Girondins : les dirigeants poussent un ouf de soulagement dans l'affaire Klidje
par Mathias Merlo

Girondins : les dirigeants poussent un ouf de soulagement dans l'affaire Klidje

La Fédération Togolaise a donné raison à Klidjé quant à la rupture du contrat qui le liait avec son agent Avorgah. Une décision favorable aux Girondins.

Dans une période très morose, les dirigeants des Girondins vont savourer la nouvelle. Dans ce que l'on peut appeler désormais « l'affaire Thibault Klidje », la Fédération togolaise a rendu un jugement qui arrange le club au scapulaire. La FTF a infirmé la décision de la commission de discipline qui estimait que M. Kwaku Mawuli Avorgah était l'agent légal du joueur au moment de son arrivée à Bordeaux au mois de janvier 2020.

Dans son rapport, la commission de recours a établi que le contrat entre les deux parties n'étaient pas valables pour deux raisons :

  • L'intéressé était mineur lorsque le contrat a été signé le 2 avril 2018
  • Sa maman, illettrée, n'avait pas connaissance de la portée de l'engagement : M. Avorgah aurait prétexté un départ précipité pour la forcer à signer très vite, selon le rapport de la FTF

Avorgah avait accusé les Girondins de l'avoir court-circuité

Fin janvier, M. Kwaku Mawuli Avorgah avait accusé les Girondins et Souleymane Cissé, ancien directeur technique depuis parti à Lausanne, d'avoir "piqué" le joueur au profit d'un autre agent. En plus, Avorgah soutient, à l'heure actuelle, que les Girondins ont procédé à un transfert-relais. Il souhaite porter ce dossier à la FIFA.

Selon l'Equipe, à ce jour, aucune enquête n'a été ouverte par l'instance internationale. Le 19 mai dernier,  Cissé, avait donné sa version des faits au quotidien sportif : "Lorsqu'on me présente au joueur, j'ai affaire à deux agents qui disent s'occuper de lui, un en Europe de l'agence Sport Back (Youcef Boudjemai), l'autre en Afrique (Avorgah). Je fais venir le joueur à Bordeaux, tout le monde valide l'essai. On se dit prêt à donner 50 000 euros d'indemnités de transfert."

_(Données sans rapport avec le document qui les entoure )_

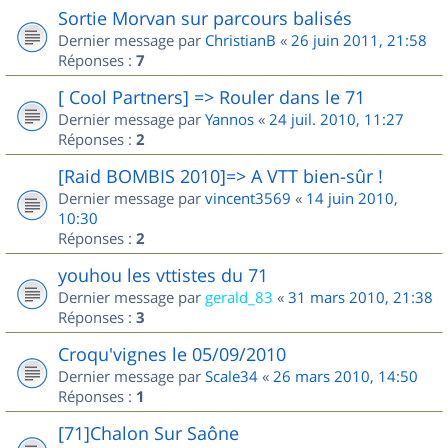
Sortie Morvan sur parcours balisés
Dernier message par
ChristianB
«
26 juin 2011, 21:58
Réponses :
7
[ Cool Partners] => Rouler dans le 71
Dernier message par
Yannos
«
24 juil. 2010, 11:27
Réponses :
2
[Raid BOMBIS 2010]=> A VTT bien-sûr !
Dernier message par
vincent3569
«
14 juin 2010,
10:30
Réponses :
2
youhou les vttistes du 71
Dernier message par
gerald_83
«
31 mars 2010, 21:38
Réponses :
3
Croqu'vignes le 05/09/2010
Dernier message par
Scale34
«
26 mars 2010, 14:50
Réponses :
1
[71]Chalon Sur Saône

Avant de poursuivre : ", les deux agents entrent en conflit et Avorgah finit par m'écrire que le joueur va signer dans un club de l'Est. Pour moi, c'est terminé. Six mois après, notre juriste a été contactée par un avocat français, qui se prévalait du mandat du joueur. Ce que nous avions vérifié. À partir de là, on est tombés d'accord avec son club et, à ma connaissance, aucun intermédiaire n'a été payé."

En bref, le nouveau directeur sportif de Lausanne avait assuré à Avorgah que les Girondins lui verserait ce qu'il lui devait, si et seulement si, il était bien légalement l'agent du joueur. La FTF a estimé que ce n'était pas le cas donnant raison aux Marine et Blanc.